What the task requires:
Reproduce all entries verbatim, with nothing added or dropped.

━━━ Material provided

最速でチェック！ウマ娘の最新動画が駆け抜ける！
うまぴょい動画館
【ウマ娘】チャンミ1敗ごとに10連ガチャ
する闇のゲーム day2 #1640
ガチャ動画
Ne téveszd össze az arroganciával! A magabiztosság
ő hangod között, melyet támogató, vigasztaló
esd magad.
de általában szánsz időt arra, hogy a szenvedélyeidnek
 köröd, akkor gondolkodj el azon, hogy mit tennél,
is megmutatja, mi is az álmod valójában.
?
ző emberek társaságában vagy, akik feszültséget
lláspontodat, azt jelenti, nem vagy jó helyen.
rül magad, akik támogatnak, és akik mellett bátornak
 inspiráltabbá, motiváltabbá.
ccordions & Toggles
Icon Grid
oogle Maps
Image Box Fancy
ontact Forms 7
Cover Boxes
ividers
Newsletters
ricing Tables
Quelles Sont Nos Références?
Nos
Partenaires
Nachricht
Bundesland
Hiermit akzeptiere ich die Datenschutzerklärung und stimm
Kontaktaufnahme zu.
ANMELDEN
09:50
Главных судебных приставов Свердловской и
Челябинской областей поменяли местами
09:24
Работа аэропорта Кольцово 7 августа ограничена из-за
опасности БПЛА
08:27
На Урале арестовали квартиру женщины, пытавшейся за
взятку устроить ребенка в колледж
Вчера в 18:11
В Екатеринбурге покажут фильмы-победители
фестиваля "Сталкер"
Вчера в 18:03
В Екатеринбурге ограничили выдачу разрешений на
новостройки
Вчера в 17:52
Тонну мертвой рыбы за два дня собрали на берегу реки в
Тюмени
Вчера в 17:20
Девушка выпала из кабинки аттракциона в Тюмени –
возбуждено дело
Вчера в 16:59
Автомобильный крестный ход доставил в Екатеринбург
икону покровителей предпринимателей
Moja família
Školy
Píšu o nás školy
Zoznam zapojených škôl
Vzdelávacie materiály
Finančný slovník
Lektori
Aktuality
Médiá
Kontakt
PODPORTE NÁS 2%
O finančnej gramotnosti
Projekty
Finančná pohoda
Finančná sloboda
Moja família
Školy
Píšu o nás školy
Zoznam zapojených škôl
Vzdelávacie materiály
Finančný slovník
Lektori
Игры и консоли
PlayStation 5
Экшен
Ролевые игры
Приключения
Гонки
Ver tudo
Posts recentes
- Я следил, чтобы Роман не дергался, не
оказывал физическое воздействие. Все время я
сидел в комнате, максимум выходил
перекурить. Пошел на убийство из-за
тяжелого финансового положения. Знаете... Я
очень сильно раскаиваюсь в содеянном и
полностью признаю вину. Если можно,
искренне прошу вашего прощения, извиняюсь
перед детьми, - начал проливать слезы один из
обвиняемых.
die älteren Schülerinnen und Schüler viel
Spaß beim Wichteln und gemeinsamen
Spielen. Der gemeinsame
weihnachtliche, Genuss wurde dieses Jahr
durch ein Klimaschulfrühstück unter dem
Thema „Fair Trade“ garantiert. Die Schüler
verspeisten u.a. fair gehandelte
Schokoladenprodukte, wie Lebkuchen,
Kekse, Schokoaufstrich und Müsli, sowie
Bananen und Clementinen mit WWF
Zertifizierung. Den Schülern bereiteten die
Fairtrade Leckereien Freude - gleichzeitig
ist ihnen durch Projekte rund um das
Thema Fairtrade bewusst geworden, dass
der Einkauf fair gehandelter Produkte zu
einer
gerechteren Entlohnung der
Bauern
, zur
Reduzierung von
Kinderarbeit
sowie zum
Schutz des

━━━━━━

Answer below:
最速でチェック！ウマ娘の最新動画が駆け抜ける！
うまぴょい動画館
【ウマ娘】チャンミ1敗ごとに10連ガチャ
する闇のゲーム day2 #1640
ガチャ動画
Ne téveszd össze az arroganciával! A magabiztosság
ő hangod között, melyet támogató, vigasztaló
esd magad.
de általában szánsz időt arra, hogy a szenvedélyeidnek
 köröd, akkor gondolkodj el azon, hogy mit tennél,
is megmutatja, mi is az álmod valójában.
?
ző emberek társaságában vagy, akik feszültséget
lláspontodat, azt jelenti, nem vagy jó helyen.
rül magad, akik támogatnak, és akik mellett bátornak
 inspiráltabbá, motiváltabbá.
ccordions & Toggles
Icon Grid
oogle Maps
Image Box Fancy
ontact Forms 7
Cover Boxes
ividers
Newsletters
ricing Tables
Quelles Sont Nos Références?
Nos
Partenaires
Nachricht
Bundesland
Hiermit akzeptiere ich die Datenschutzerklärung und stimm
Kontaktaufnahme zu.
ANMELDEN
09:50
Главных судебных приставов Свердловской и
Челябинской областей поменяли местами
09:24
Работа аэропорта Кольцово 7 августа ограничена из-за
опасности БПЛА
08:27
На Урале арестовали квартиру женщины, пытавшейся за
взятку устроить ребенка в колледж
Вчера в 18:11
В Екатеринбурге покажут фильмы-победители
фестиваля "Сталкер"
Вчера в 18:03
В Екатеринбурге ограничили выдачу разрешений на
новостройки
Вчера в 17:52
Тонну мертвой рыбы за два дня собрали на берегу реки в
Тюмени
Вчера в 17:20
Девушка выпала из кабинки аттракциона в Тюмени –
возбуждено дело
Вчера в 16:59
Автомобильный крестный ход доставил в Екатеринбург
икону покровителей предпринимателей
Moja família
Školy
Píšu o nás školy
Zoznam zapojených škôl
Vzdelávacie materiály
Finančný slovník
Lektori
Aktuality
Médiá
Kontakt
PODPORTE NÁS 2%
O finančnej gramotnosti
Projekty
Finančná pohoda
Finančná sloboda
Moja família
Školy
Píšu o nás školy
Zoznam zapojených škôl
Vzdelávacie materiály
Finančný slovník
Lektori
Игры и консоли
PlayStation 5
Экшен
Ролевые игры
Приключения
Гонки
Ver tudo
Posts recentes
- Я следил, чтобы Роман не дергался, не
оказывал физическое воздействие. Все время я
сидел в комнате, максимум выходил
перекурить. Пошел на убийство из-за
тяжелого финансового положения. Знаете... Я
очень сильно раскаиваюсь в содеянном и
полностью признаю вину. Если можно,
искренне прошу вашего прощения, извиняюсь
перед детьми, - начал проливать слезы один из
обвиняемых.
die älteren Schülerinnen und Schüler viel
Spaß beim Wichteln und gemeinsamen
Spielen. Der gemeinsame
weihnachtliche, Genuss wurde dieses Jahr
durch ein Klimaschulfrühstück unter dem
Thema „Fair Trade“ garantiert. Die Schüler
verspeisten u.a. fair gehandelte
Schokoladenprodukte, wie Lebkuchen,
Kekse, Schokoaufstrich und Müsli, sowie
Bananen und Clementinen mit WWF
Zertifizierung. Den Schülern bereiteten die
Fairtrade Leckereien Freude - gleichzeitig
ist ihnen durch Projekte rund um das
Thema Fairtrade bewusst geworden, dass
der Einkauf fair gehandelter Produkte zu
einer
gerechteren Entlohnung der
Bauern
, zur
Reduzierung von
Kinderarbeit
sowie zum
Schutz des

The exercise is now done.